In my opinion you have the following BCs
consider this: the same person is a User
in the first context but a Customer
in the latter. so you have two views on the same real world entity which suggests that you have two bounded contexts where this entity means different things.
your bcs sound more like modules in the Sales and Billing
context.
If you agree, then the control flow for your problem may be simplified where an entity in one context is created and the creation is propagated via event into the other. so the initial request could be handled by the Sales
bc and the guest user handling would be propagated to Identity
.
Upvotes: 0
Reputation: 21729
Status is DDD at its worst. Including a status field is 1) lazy, and yet 2) very convenient. Yes, one of those design trade offs.
When you assign a status or read a status you are ignoring or sublimating significant business logic and structure for your domain. When “status” changes some very significant changes could occur in your domain... way beyond changing a status property.
Throw status out and instead consider some concepts: a CasualShopper or Guest (no purchases, browsing for products), a PotentialNewShopper (someone adding things in their basket who you’ve never seen before), and your usual Customer (which should probably be subdivided based on their current activity).
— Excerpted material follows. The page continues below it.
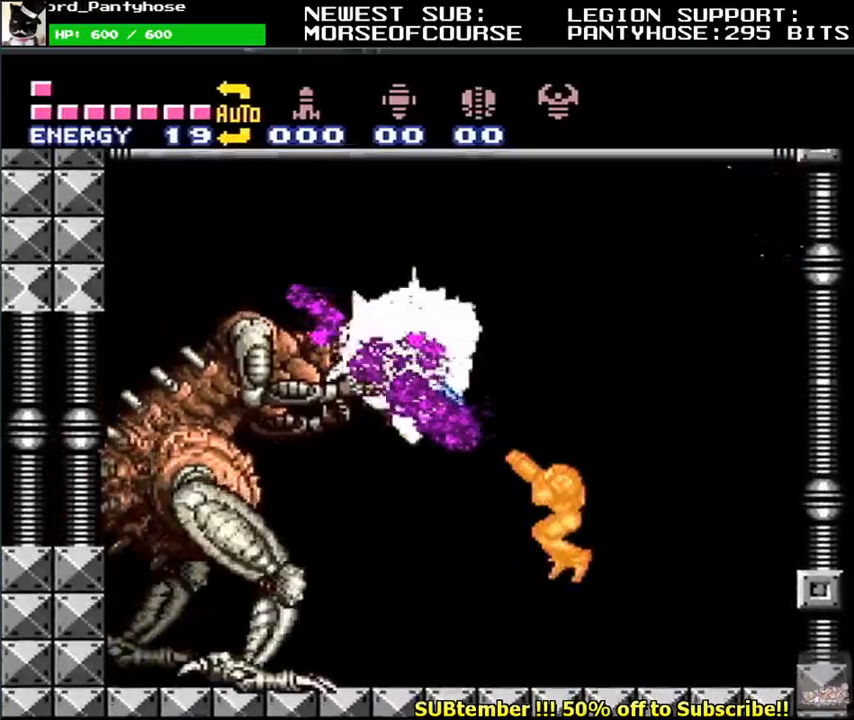
{"buttons": ["Y", "R1"], "events": []}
With this modeled, you can attach behaviors directly to each of these objects and “status” itself is sublimated into a richer DDD model. A common DDD mistake is not creating a transactionally-significant object (e.g. a Potential Shopper role) for some static/non-temporal object (e.g. a person).
From here you may decide you need a few bounded contexts; perhaps PotentialCustomers and EstablishedCustomers. In each the set of domain transitions are different and can be encapsulated rather than externalized.
So...
With that out of the way it looks like you have a Customer BC and a PossibleCustomer BC. You can safely do what you need to do in the latter now that it is self-contained.
Oh, but that may affect billing! and ordering!
True. That may mean new BCs or new objects in those BCs such as ProvisionalPayment and UnauthenticatedOrder. I’m spitballing a bit now...
My point is you have events that can transition between states rather than encoding those states, and as such you can attach the behaviors you need and persist them as needed in some physical store, that is likely partitioned in a way suitable to your DDD.
Doing all this work means not sharing unsafe status but sharing safe projections of relevant objects only.
Jumping into implementation briefly and anecdotally, developers are loath to store “temporary” state. “Temporary” state is OK to store and necessary when you’re modeling a domain without that cruddy status field.